Python pipeline for Nanostring nCounter data analysis
Project description
ncountr
A Python pipeline for analyzing Nanostring nCounter gene expression data — from raw instrument files to differential expression, pathway scoring, and publication-ready figures.
11 R packages exist for nCounter data, but until now there was no Python option. ncountr fills that gap.
The problem ncountr solves
The Nanostring nCounter is a mid-throughput gene expression platform used in translational research, clinical trials, and biomarker studies. Unlike RNA-seq, it directly counts individual mRNA molecules for a pre-selected panel of genes (typically 100–800), without amplification or library preparation.
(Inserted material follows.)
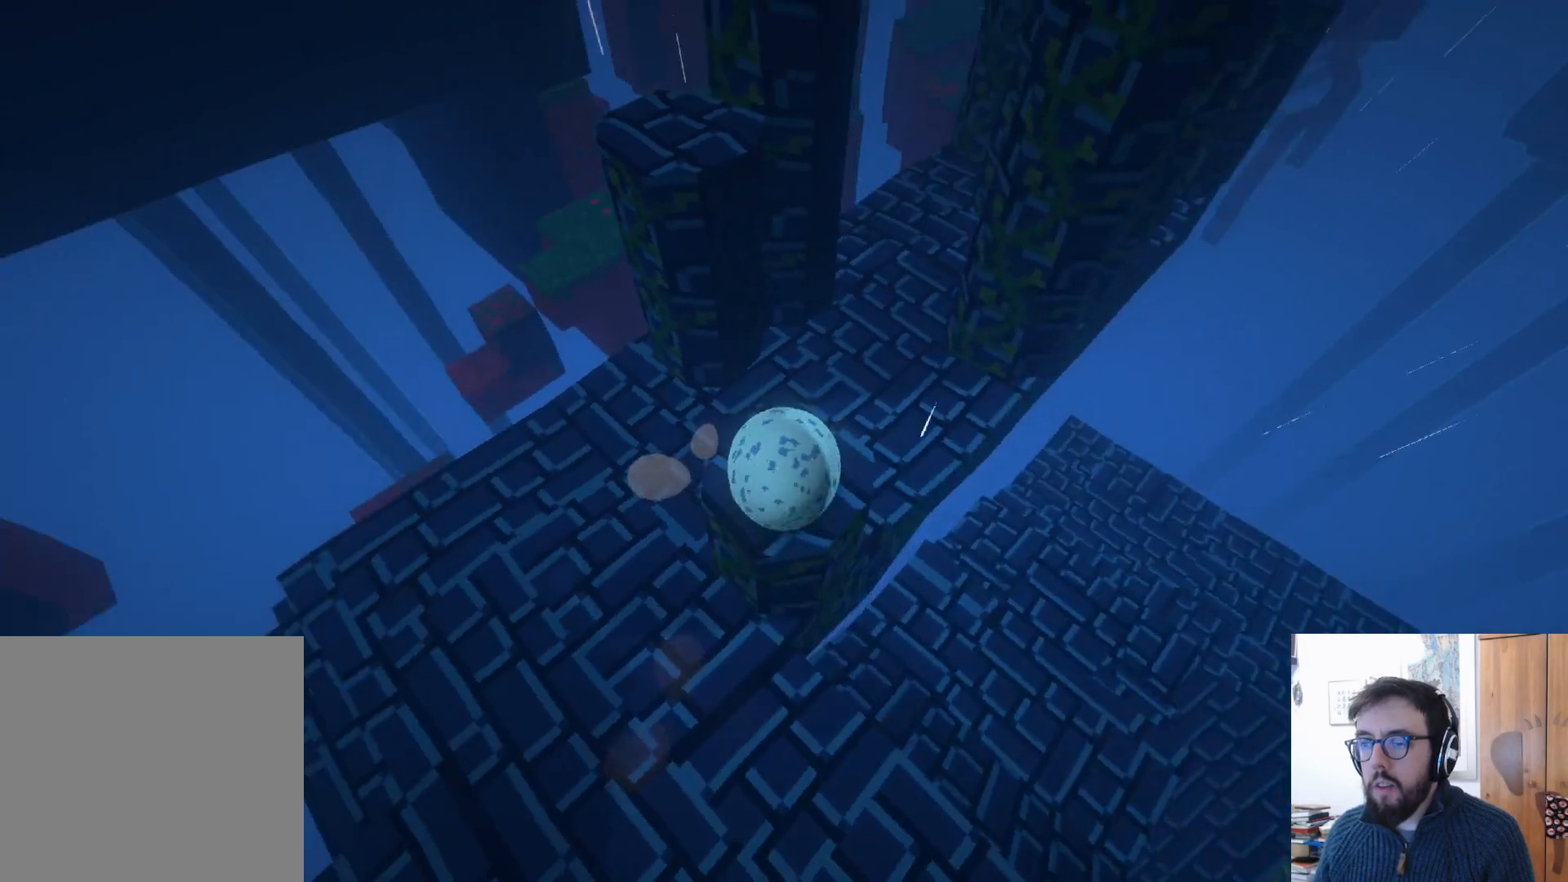
{"buttons": [], "left_stick": "up", "right_stick": "center", "events": [[17, "left_stick", "up"]]}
This makes the data simpler to work with, but it still requires platform-specific normalization and quality control before you can trust the results.
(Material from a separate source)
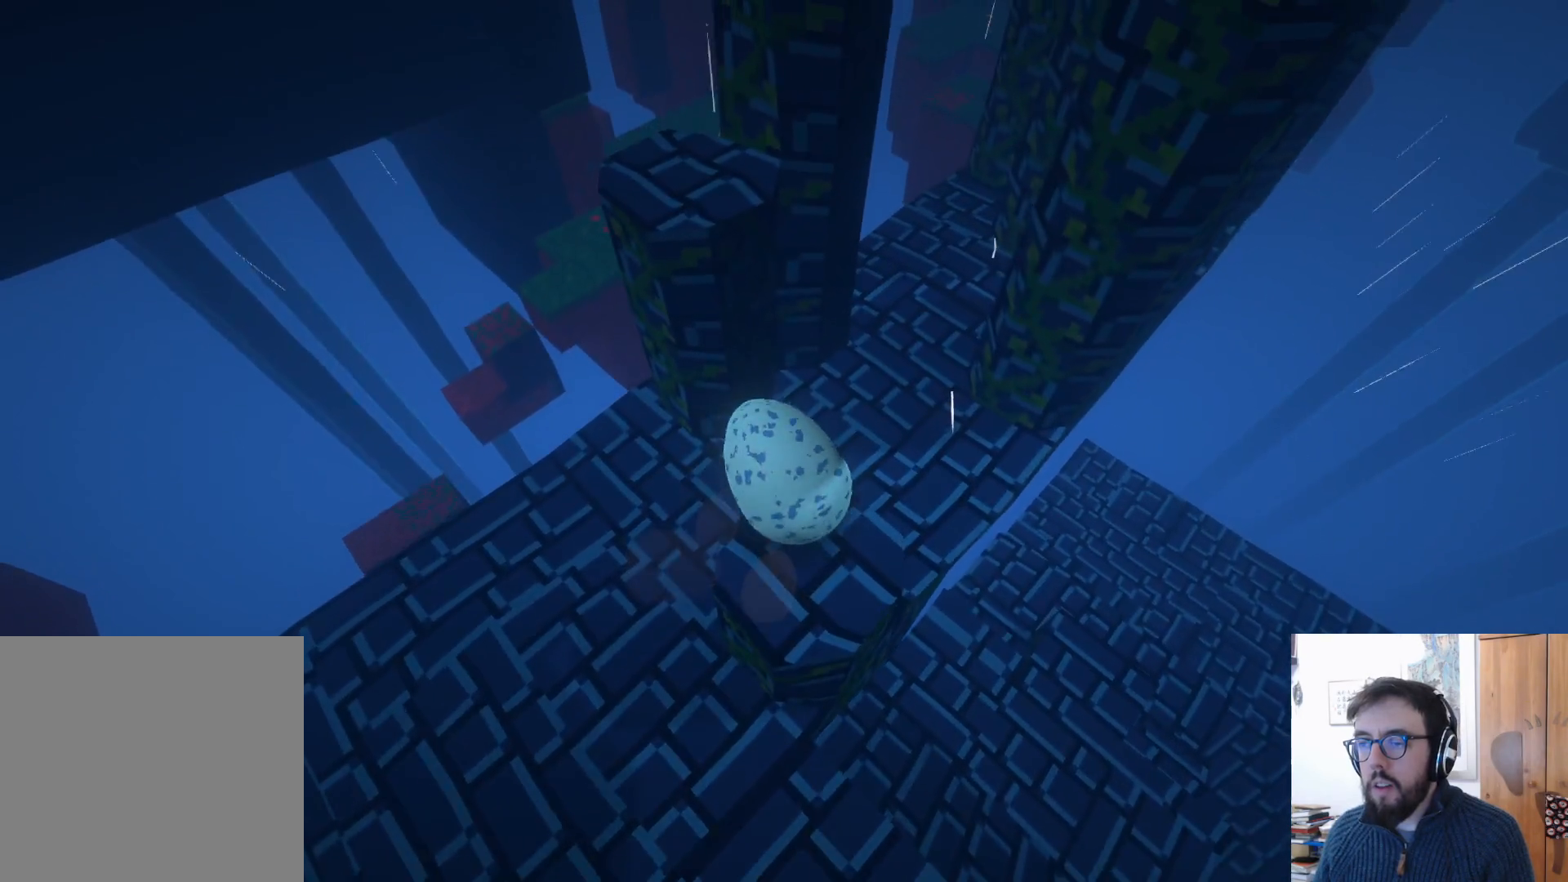
{"buttons": ["A"], "left_stick": "up-left", "right_stick": "center", "events": [[50, "left_stick", "left"], [133, "A", "down"], [333, "left_stick", "up-left"]]}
Each nCounter run produces one .RCC file per sample — a proprietary text format containing raw molecule counts for your target genes, along with built-in controls:
- Positive controls (synthetic RNA spikes at known concentrations) to verify assay linearity
- Negative controls (no-template probes) to measure background noise
- Housekeeping genes (stably expressed reference genes) to correct for RNA input differences
Most researchers handle these steps with NanoString's nSolver software (Windows GUI) or the NanoStringNorm R package. ncountr provides a Python alternative that runs from the command line or as a library, produces all standard QC and normalization steps, and adds differential expression, gene set scoring, and optional cross-platform validation in a single reproducible config file.
Installation
pip install ncountr
# With cross-platform validation support (adds scanpy/anndata):
pip install ncountr[crossplatform]
Requires Python 3.9+.
What's new
to_anndata()export — convert nCounter data to AnnData for scanpy/scverse integrationncountr fetch-geo GSE275334— download RCC files directly from NCBI GEOsample_id_from="filename"— extract sample IDs from filenames when internal RCC IDs are inconsistent- Documentation — Sphinx docs with API reference and CLI docs
- 5 validated vignettes — reproduced published results from GEO datasets (see below)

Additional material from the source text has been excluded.